All this got me thinking about fear: fear of our own culpability for having invested so heavily in fossil fuels; fear of change that’s both easy and impossible to imagine; and fear of our moral obligation to protect the future of life on this planet.
It is absolutely possible to move beyond a carbon-based economy and a carbon-based lifestyle, and there are many tools we can use to do it. But because it’s all so new to us, we often experience what I personally call an Implementation Mistake Fallacy, in which, if we make a mistake implementing some new technology, we tend to reject the tech rather than improve the implementation process. Psychologically this makes sense, since it’s a lot easier to say no than it is to work toward a complex yes, just as it’s easy to feel overwhelmed by the fear that we’ll never get to that complex yes.

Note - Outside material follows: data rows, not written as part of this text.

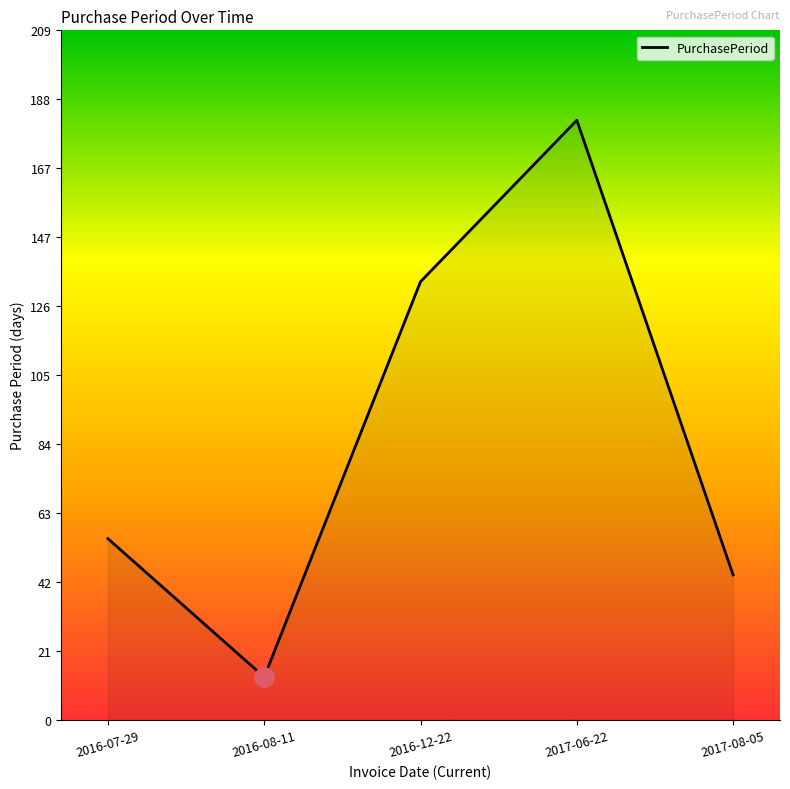

Where is the first local maximum?

2017-06-22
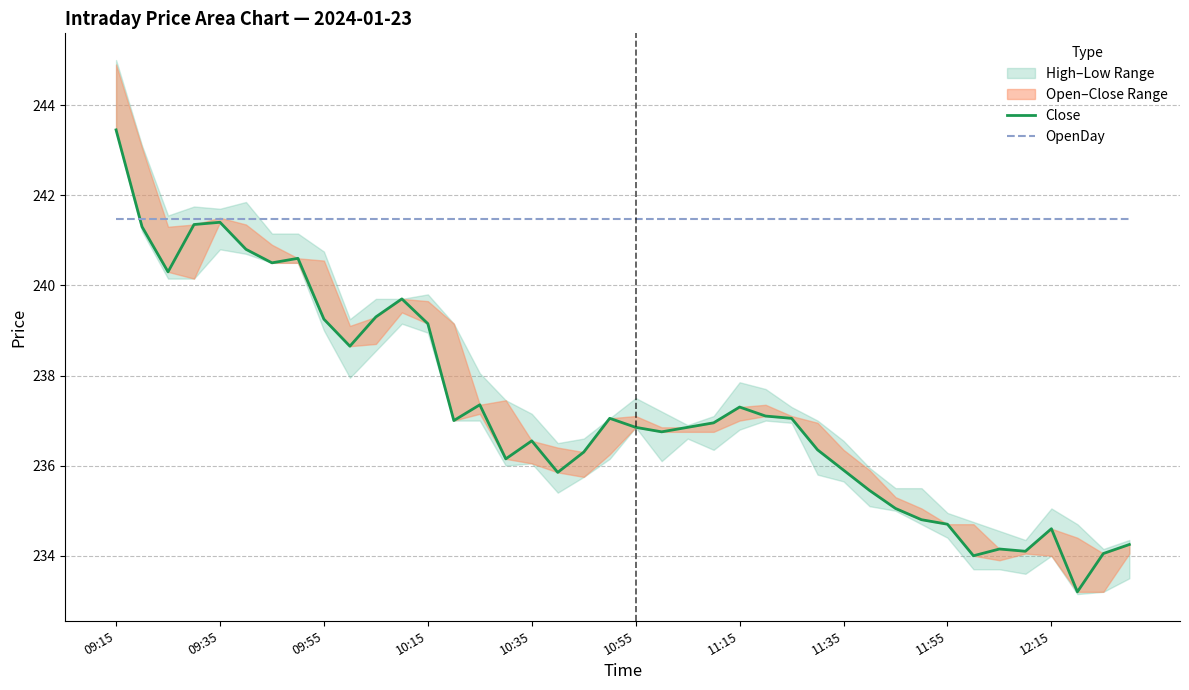

True or false: OpenDay has more than 0 points higher than both neighbors.

False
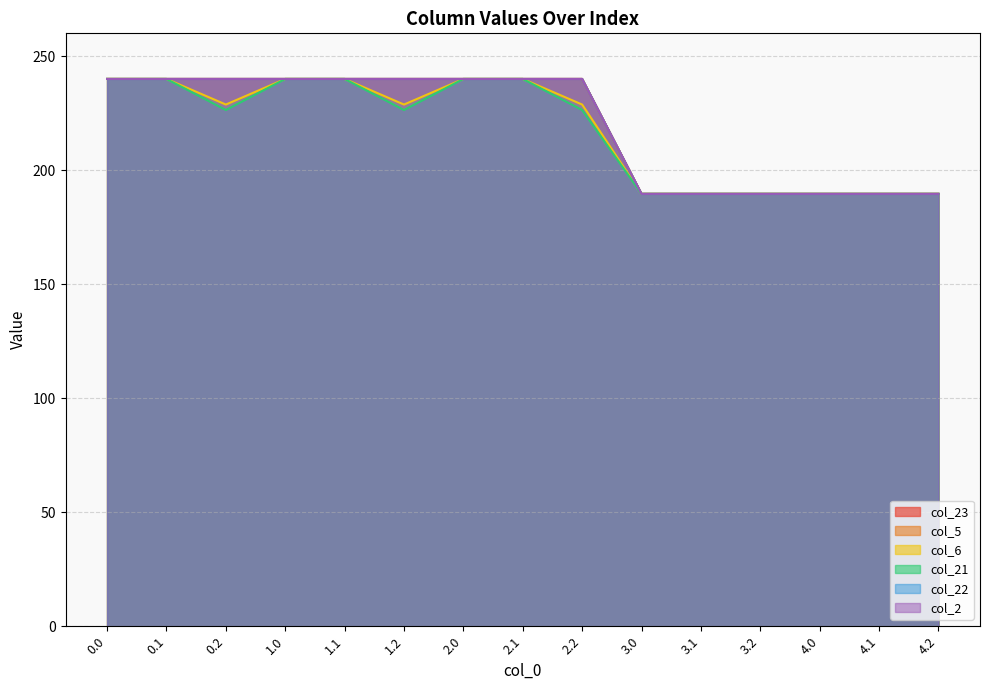

Reading left to right, transcribe all the data shown in this chart.

col_23: 240.0	240.0	240.0	240.0	240.0	240.0	240.0	240.0	240.0	189.6	189.6	189.6	189.6	189.6	189.6
col_5: 240.0	240.0	240.0	240.0	240.0	240.0	240.0	240.0	240.0	189.6	189.6	189.6	189.6	189.6	189.6
col_6: 240.0	240.0	228.8	240.0	240.0	228.8	240.0	240.0	228.8	189.6	189.6	189.6	189.6	189.6	189.6
col_21: 240.0	240.0	226.4	240.0	240.0	226.4	240.0	240.0	226.4	189.6	189.6	189.6	189.6	189.6	189.6
col_22: 240.0	240.0	240.0	240.0	240.0	240.0	240.0	240.0	240.0	189.6	189.6	189.6	189.6	189.6	189.6
col_2: 240.0	240.0	240.0	240.0	240.0	240.0	240.0	240.0	240.0	189.6	189.6	189.6	189.6	189.6	189.6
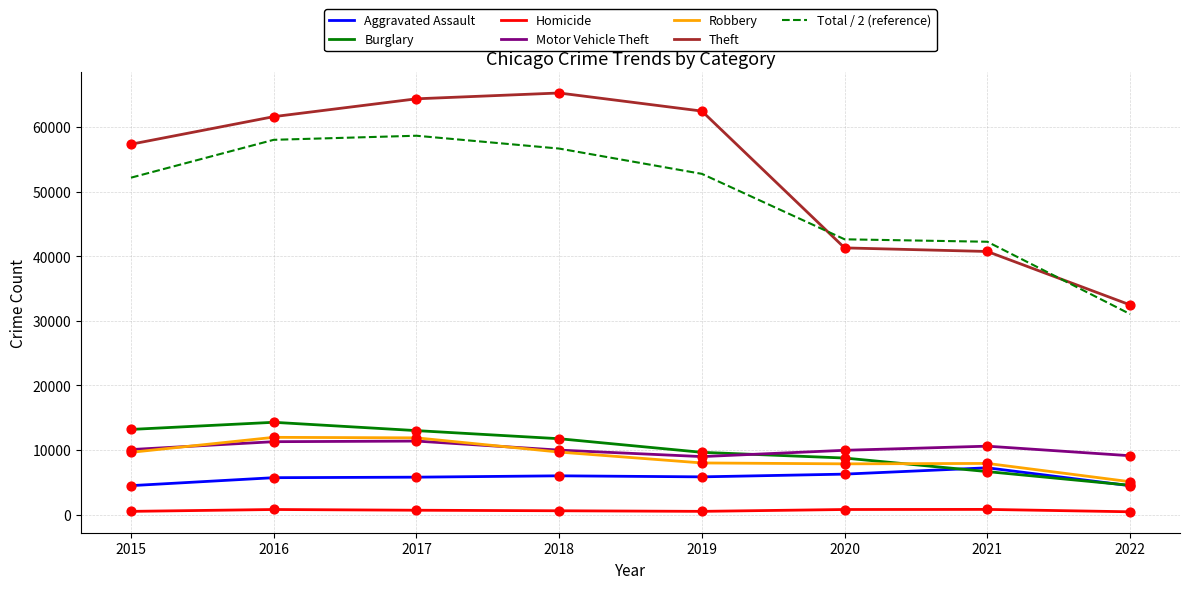

Between 2017 and 2022, which series saw the biggest shift?

Theft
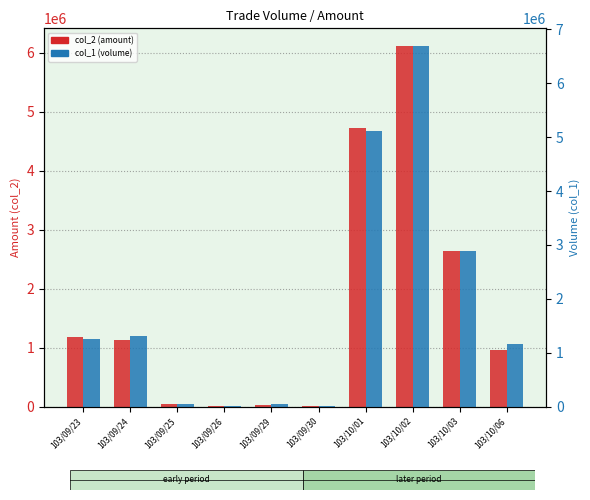

Reading right to left, transcribe all the data shown in this chart.

col_2 (amount): 960230	2631310	6112110	4725040	9010	34000	780	42300	1132040	1185870
col_1 (volume): 1159000	2890000	6685000	5107000	11000	40000	1000	51000	1309000	1261000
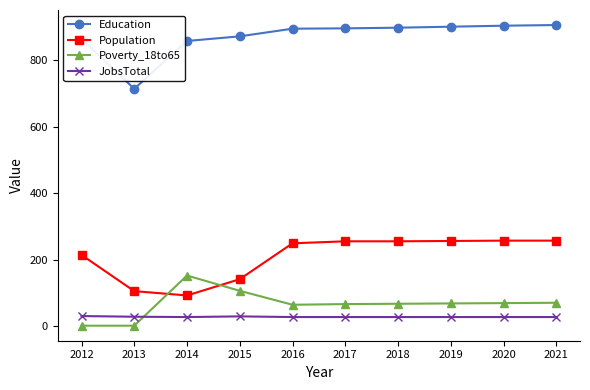

What is the highest value of the Population series?

257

But when it comes to addressing climate change, we have to fight that fear. No matter how intricate, how disorienting, how much is demanded of us as individuals and as a society, we’ve got to commit ourselves to reach the yes of climate solutions.
We’re seeing the challenge right now in policy discussions, like the one about implementing a carbon pollution tax. Whenever someone says, “carbon pollution tax” all most of us hear is the word “tax.” The word we should hear is “pollution.”
"No matter how intricate, how disorienting, how much is demanded of us as individuals and as a society, we've got to commit ourselves to reach the yes of climate solutions." - Kathryn Blume
Because that's what excess carbon dioxide is, and just like it’s not okay to pollute the ozone layer with chlorofluorocarbons, or let nuclear plants leak radiation into rivers, or allow lead in paint, it's not okay to dump toxic amounts of carbon dioxide into the air. For free.
We have to put a price on carbon pollution and we can do it in a way that both respects and responds to the needs of current and future generations. Somehow, though, we've got to find a way to get to yes.